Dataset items

- - -

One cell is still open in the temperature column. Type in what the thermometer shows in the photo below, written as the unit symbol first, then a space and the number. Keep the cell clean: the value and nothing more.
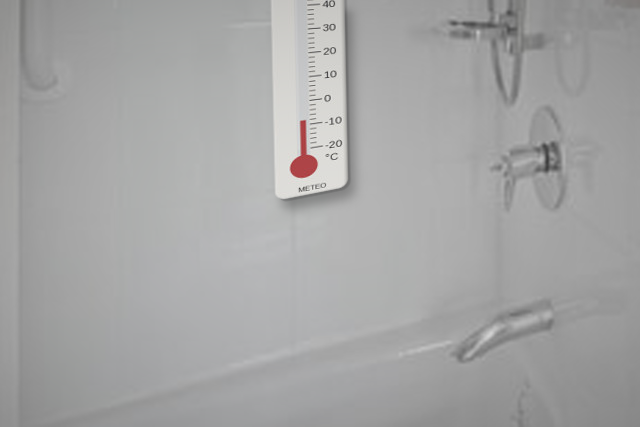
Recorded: °C -8
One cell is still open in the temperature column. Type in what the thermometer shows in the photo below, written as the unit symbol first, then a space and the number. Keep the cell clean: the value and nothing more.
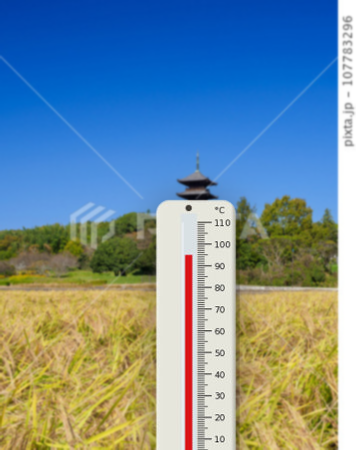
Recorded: °C 95
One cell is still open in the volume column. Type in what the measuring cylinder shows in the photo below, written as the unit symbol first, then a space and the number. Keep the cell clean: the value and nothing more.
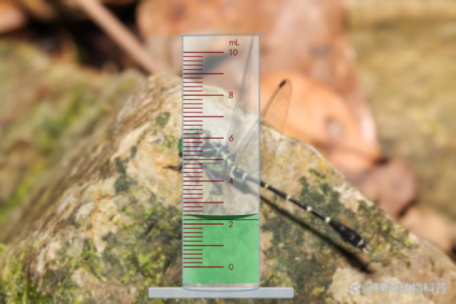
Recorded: mL 2.2
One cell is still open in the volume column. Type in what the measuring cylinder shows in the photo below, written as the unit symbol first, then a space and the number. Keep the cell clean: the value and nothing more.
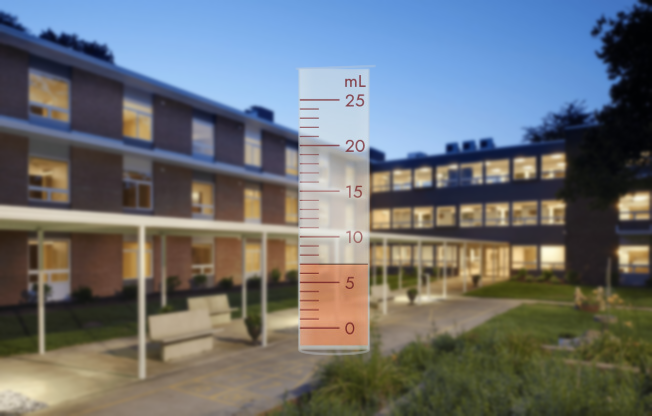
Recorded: mL 7
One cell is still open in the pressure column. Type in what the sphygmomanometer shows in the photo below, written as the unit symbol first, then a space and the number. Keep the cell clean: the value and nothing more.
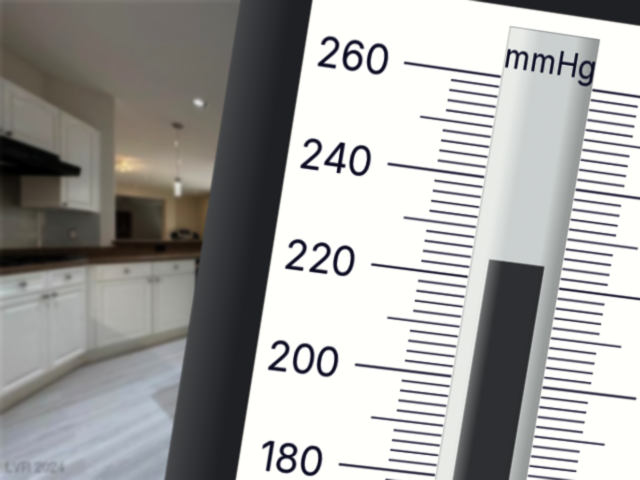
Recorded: mmHg 224
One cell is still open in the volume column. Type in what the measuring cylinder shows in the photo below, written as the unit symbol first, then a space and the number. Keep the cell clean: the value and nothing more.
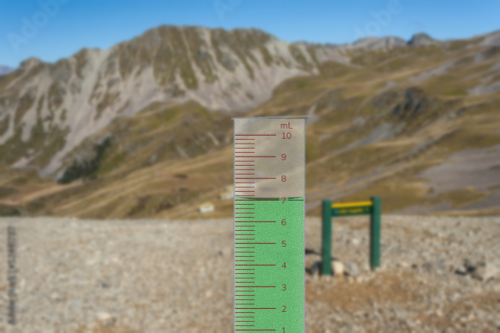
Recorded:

- - -

- _Work to complete_: Reproduce every line of the records above verbatim, omitting the pictures.

- _Response_:
One cell is still open in the temperature column. Type in what the thermometer shows in the photo below, written as the unit symbol first, then a space and the number. Keep the cell clean: the value and nothing more.
Recorded: °C -8
One cell is still open in the temperature column. Type in what the thermometer shows in the photo below, written as the unit symbol first, then a space and the number. Keep the cell clean: the value and nothing more.
Recorded: °C 95
One cell is still open in the volume column. Type in what the measuring cylinder shows in the photo below, written as the unit symbol first, then a space and the number. Keep the cell clean: the value and nothing more.
Recorded: mL 2.2
One cell is still open in the volume column. Type in what the measuring cylinder shows in the photo below, written as the unit symbol first, then a space and the number. Keep the cell clean: the value and nothing more.
Recorded: mL 7
One cell is still open in the pressure column. Type in what the sphygmomanometer shows in the photo below, written as the unit symbol first, then a space and the number. Keep the cell clean: the value and nothing more.
Recorded: mmHg 224
One cell is still open in the volume column. Type in what the measuring cylinder shows in the photo below, written as the unit symbol first, then a space and the number. Keep the cell clean: the value and nothing more.
Recorded:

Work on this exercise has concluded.